Challenging Arts & Crafts

Basil Ricotta Tart with Nectarines & Prosciutto

I´ve  been looking for a new recipe for salted Tart I wanted to bake and  came across this recipe.. It really tastes scrumptious that I made this so often. We love having this for dinner...

Adding the durum wheat makes the pastry so crispy that you would only want to eat the crust alone... try this salty sweet tart, you´ll surely like to make this more often. 

Basil Ricotta Tart


For the Dough: 
75 wheat flour 
25 g durum wheat flour 
½ tsp salt 
45 g butter 
3-4 tablespoons milk 

For the Filling: 
2 Nectarines 
1 tablespoon brown sugar 
250 g ricotta 
Salt, Pepper, Nutmeg 

8-10 Prosciutto slices
Basil leaves, red pepper 
olive oil 


Preheat the oven at 200°C..

1. Place  the wholewheat flour, durum semolina wheat, salt and butter into the kitchen mixer.  Carefully add the milk-water mix by and by until the dough holds together. Flatten the dough, wrap it in a trasparent clinging plastic and let cool in the fridge for at least 30 minutes.
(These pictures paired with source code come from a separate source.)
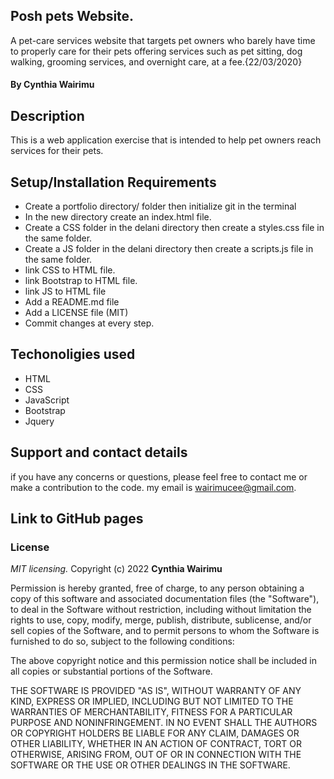 ## Posh pets Website.
A pet-care services website that targets pet owners who barely have time to properly care for their pets offering services such as pet sitting, dog walking, grooming services, and overnight care, at a fee.{22/03/2020}
#### By **Cynthia Wairimu**
## Description
This is a web application exercise that is intended to help pet owners  reach services for their pets.
## Setup/Installation Requirements
* Create a portfolio directory/ folder then initialize git in the terminal
* In the new directory create an index.html file.
* Create a CSS folder in the delani directory then create a styles.css file in the same folder.
* Create a JS folder in the delani directory then create a scripts.js file in the same folder.
* link CSS to HTML file.
* link Bootstrap to HTML file.
* link JS to HTML file
* Add a README.md file
* Add a LICENSE file (MIT)
* Commit changes at every step.
## Techonoligies used
* HTML
* CSS
* JavaScript
* Bootstrap
* Jquery
## Support and contact details
if you have any concerns or questions, please feel free to contact me or make a contribution to the code. my email is wairimucee@gmail.com. 

## Link to GitHub pages


### License
*MIT licensing.*
Copyright (c) 2022 **Cynthia Wairimu**

Permission is hereby granted, free of charge, to any person obtaining a copy
of this software and associated documentation files (the "Software"), to deal
in the Software without restriction, including without limitation the rights
to use, copy, modify, merge, publish, distribute, sublicense, and/or sell
copies of the Software, and to permit persons to whom the Software is
furnished to do so, subject to the following conditions:

The above copyright notice and this permission notice shall be included in all
copies or substantial portions of the Software.

THE SOFTWARE IS PROVIDED "AS IS", WITHOUT WARRANTY OF ANY KIND, EXPRESS OR
IMPLIED, INCLUDING BUT NOT LIMITED TO THE WARRANTIES OF MERCHANTABILITY,
FITNESS FOR A PARTICULAR PURPOSE AND NONINFRINGEMENT. IN NO EVENT SHALL THE
AUTHORS OR COPYRIGHT HOLDERS BE LIABLE FOR ANY CLAIM, DAMAGES OR OTHER
LIABILITY, WHETHER IN AN ACTION OF CONTRACT, TORT OR OTHERWISE, ARISING FROM,
OUT OF OR IN CONNECTION WITH THE SOFTWARE OR THE USE OR OTHER DEALINGS IN THE
SOFTWARE.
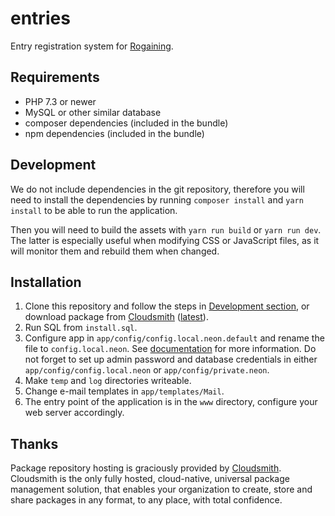 # entries

Entry registration system for [Rogaining](http://en.wikipedia.org/wiki/Rogaining).

## Requirements

- PHP 7.3 or newer
- MySQL or other similar database
- composer dependencies (included in the bundle)
- npm dependencies (included in the bundle)

## Development

We do not include dependencies in the git repository, therefore you will need to install the dependencies by running `composer install` and `yarn install` to be able to run the application.

Then you will need to build the assets with `yarn run build` or `yarn run dev`. The latter is especially useful when modifying CSS or JavaScript files, as it will monitor them and rebuild them when changed.

## Installation

1. Clone this repository and follow the steps in [Development section](#development), or download package from [Cloudsmith](https://cloudsmith.io/~entries-for-rogaining/repos/entries/packages/) ([latest](https://cloudsmith.io/~entries-for-rogaining/repos/entries/packages/?q=version%3Alatest)).
2. Run SQL from `install.sql`.
3. Configure app in `app/config/config.local.neon.default` and rename the file to `config.local.neon`. See [documentation](docs/configuration.md) for more information. Do not forget to set up admin password and database credentials in either `app/config/config.local.neon` or `app/config/private.neon`.
4. Make `temp` and `log` directories writeable.
5. Change e-mail templates in `app/templates/Mail`.
6. The entry point of the application is in the `www` directory, configure your web server accordingly.

## Thanks

Package repository hosting is graciously provided by [Cloudsmith](https://cloudsmith.com). Cloudsmith is the only fully hosted, cloud-native, universal package management solution, that enables your organization to create, store and share packages in any format, to any place, with total confidence.
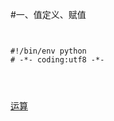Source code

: #一、值定义、赋值

<pre><code>

#!/bin/env python
# -*- coding:utf8 -*-



</code></pre>


<a href="https://github.com/linjianzao/python-getting-started/blob/master/%E8%BF%90%E7%AE%97.md">运算</a>
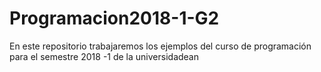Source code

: # Programacion2018-1-G2
En este repositorio trabajaremos los ejemplos del curso de programación para el semestre 2018 -1 de la universidadean
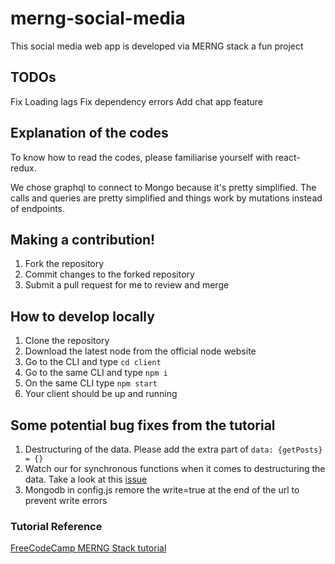 # merng-social-media
This social media web app is developed via MERNG stack a fun project

## TODOs
Fix Loading lags 
Fix dependency errors
Add chat app feature


## Explanation of the codes 
To know how to read the codes, please familiarise yourself with react-redux.

We chose graphql to connect to Mongo because it's pretty simplified. The calls and queries are pretty simplified and things work by mutations instead of endpoints.


## Making a contribution!
1. Fork the repository
2. Commit changes to the forked repository 
3. Submit a pull request for me to review and merge

## How to develop locally
1. Clone the repository 
2. Download the latest node from the official node website
3. Go to the CLI and type ``cd client``
4. Go to the same CLI and type ``npm i``
5. On the same CLI type ``npm start``
6. Your client should be up and running

## Some potential bug fixes from the tutorial 
1. Destructuring of the data. Please add the extra part of 
``data: {getPosts} = {}``
2. Watch our for synchronous functions when it comes to destructuring the data. Take a look at this [issue](https://github.com/hidjou/classsed-graphql-mern-apollo/issues/28)
3. Mongodb in config.js remore the write=true at the end of the url to prevent write errors

### Tutorial Reference
[FreeCodeCamp MERNG Stack tutorial](https://www.youtube.com/watch?v=n1mdAPFq2Os&t=14433s)
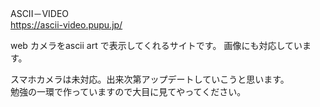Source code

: ASCII－VIDEO  
https://ascii-video.pupu.jp/

web カメラをascii art で表示してくれるサイトです。
画像にも対応しています。

スマホカメラは未対応。出来次第アップデートしていこうと思います。  
勉強の一環で作っていますので大目に見てやってください。  
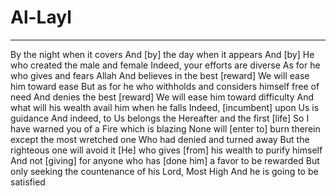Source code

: # Al-Layl
---
By the night when it covers
And [by] the day when it appears
And [by] He who created the male and female
Indeed, your efforts are diverse
As for he who gives and fears Allah
And believes in the best [reward]
We will ease him toward ease
But as for he who withholds and considers himself free of need
And denies the best [reward]
We will ease him toward difficulty
And what will his wealth avail him when he falls
Indeed, [incumbent] upon Us is guidance
And indeed, to Us belongs the Hereafter and the first [life]
So I have warned you of a Fire which is blazing
None will [enter to] burn therein except the most wretched one
Who had denied and turned away
But the righteous one will avoid it
[He] who gives [from] his wealth to purify himself
And not [giving] for anyone who has [done him] a favor to be rewarded
But only seeking the countenance of his Lord, Most High
And he is going to be satisfied

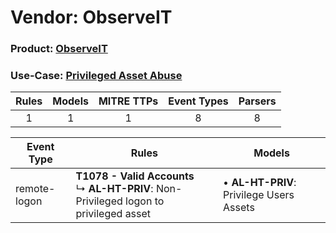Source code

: Vendor: ObserveIT
=================
### Product: [ObserveIT](../ds_observeit_observeit.md)
### Use-Case: [Privileged Asset Abuse](../../../../UseCases/uc_privileged_asset_abuse.md)

| Rules | Models | MITRE TTPs | Event Types | Parsers |
|:-----:|:------:|:----------:|:-----------:|:-------:|
|   1   |   1    |     1      |      8      |    8    |

| Event Type   | Rules                                                                                           | Models                                       |
| ------------ | ----------------------------------------------------------------------------------------------- | -------------------------------------------- |
| remote-logon | <b>T1078 - Valid Accounts</b><br> ↳ <b>AL-HT-PRIV</b>: Non-Privileged logon to privileged asset |  • <b>AL-HT-PRIV</b>: Privilege Users Assets |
2. Meanwhile, wash the nectarines, dry with paper towel, stone, and cut into quarters.  Place the nectarines on a baking sheet and sprinkle with sugar. Bake for about 6-8 minutes until the sugar begins to caramelize so that the nectarine gets a bit of golden color. 

3. Roll out the dough and use it to line a square baking pan of about 20x20 cm.  You may also use a pie form if you prefer to use it.

Prick the dough several times with a fork, cover it with baking paper and add dried beans to bake blind the pastry. Let the pastry cool completely ready to use for filling.

5. Mix the ricotta with the finely chopped fresh basil and nutmeg. Season with salt & pepper according to your taste. Fill the cooled tart crust with the seasoned ricotta then arrange the nectarines by pressing slightly on top of the ricotta alternately with the prosciutto slices (see above photo). Garnish the tart with fresh basil leaves,  crushed red pepper and sprinkle with a bit olive oil... 

Note : The Original german recipe is from the book: Myriam's Kuchen, Tartes & Co by Myriam Zumbühl. For the puposes of translation, I added a few words for  my english readers.